Anonymous Anónimo said...

Ánimo, Rafa, alegra esa vida, que tú puedes con eso y más. Por cierto, mira que eres antiguo: acordarse de Ignaco Aldecoa, igual hasta disfrutaste leyendo Con el viento solano o aquellos cuentos de boxeadores o camioneros bebiendo cazalla al amananecer...
Paciencia con la gota. Abrazo.

10 de enero de 2008 11:03  
Blogger El ángel de Olavide said...

Rafael. Padezco gota desde los veinte años. He tomado de todo, desde las famosas colchicinas hasta la indometacina. Al final, un reumatólogo de Córdoba amigo mio me dijo: bebe mas o menos un litro de agua con una puntita de bicarbonato, un pellizco vamos. sustituye la cerveza por el buen vino y olvidate de todo. Han pasado mas de quince años y solo he vuelto a tener un ataque de gota que me curo con cuatro o cinco pastillas de indonilo en un dia y medio. Doler duele la gota pero ojalá todas las enfermedades fuesen tan tratables.
Un abrazo desde la tristona Olavide del dia de hoy.

Angel

10 de enero de 2008 11:45  
Anonymous lenita said...

Coincido en sus gustos. Antes siempre pasaba las navidades en Vitoria, hace un par de años que no lo hago, pero el kiosco con la pista de patinaje parecía sacado de un cuento de navidad. Y la procesión de nochebuena del olentzero (¿ya hay muñecos suyos???¿?) me gustaba mogollón.

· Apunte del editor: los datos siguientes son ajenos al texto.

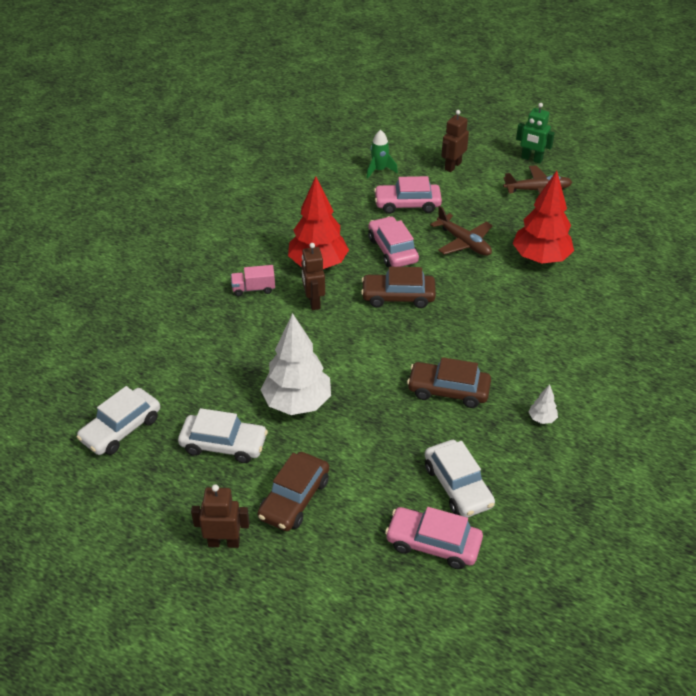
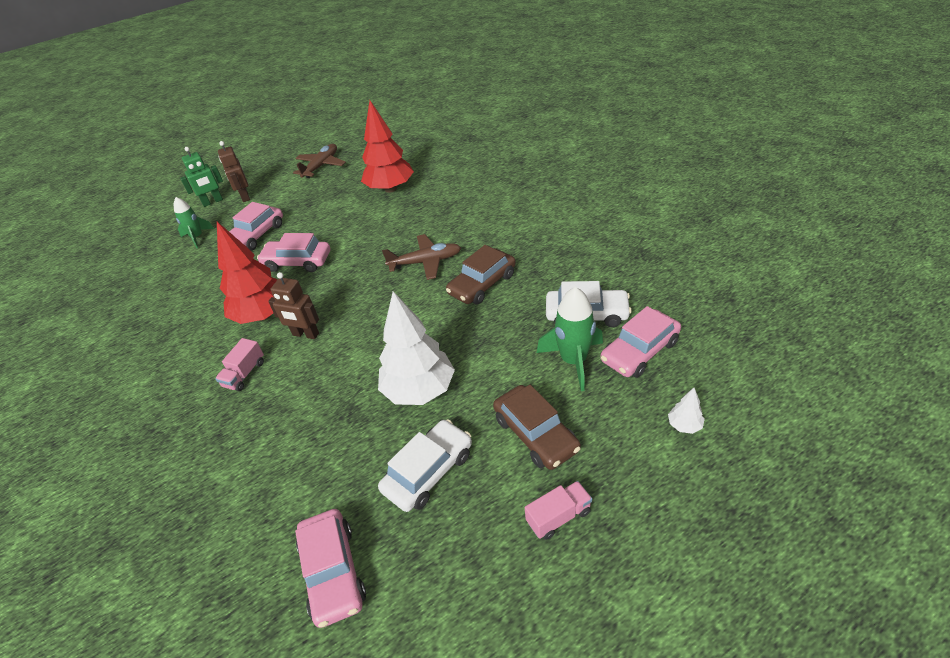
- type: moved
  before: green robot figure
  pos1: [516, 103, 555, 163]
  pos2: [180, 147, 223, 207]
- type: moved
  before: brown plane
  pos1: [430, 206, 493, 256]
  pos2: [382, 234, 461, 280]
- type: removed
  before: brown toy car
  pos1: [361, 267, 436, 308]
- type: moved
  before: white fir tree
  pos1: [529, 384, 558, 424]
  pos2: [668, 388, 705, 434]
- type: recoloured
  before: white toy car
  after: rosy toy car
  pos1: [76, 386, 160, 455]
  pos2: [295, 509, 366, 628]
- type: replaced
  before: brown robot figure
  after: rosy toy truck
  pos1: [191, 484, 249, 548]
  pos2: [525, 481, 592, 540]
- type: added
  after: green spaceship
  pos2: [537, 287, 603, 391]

Buenos reyes, sí señor. A mí se me olvidó la cámara de fotos para inmortalizar los primeros reyes de mi sobri, aunque con 8 meses no se enteró de ná. Me trajeron (aunke no importe lo digo) un pijama de la betty boop, un conjunto de ropa interior (q volvió a suscitar comentarios en mi madre sobre si esa tira negra tapaba algo) y el último de ken follet (peazo tocho).

Besos¡

10 de enero de 2008 12:15  
Anonymous Anónimo said...

Me encantó "Gran sol".

A lo visto y por lo que sé, de tu familia se podría decir sin temor a equivocarse, "Buena gente que camina".

Mucho ánimo, y ya sabes, antes de perder la pierda pégale alguna patada en la boca a algún cabrón con pintas de esos que rebuznan cuando escriben.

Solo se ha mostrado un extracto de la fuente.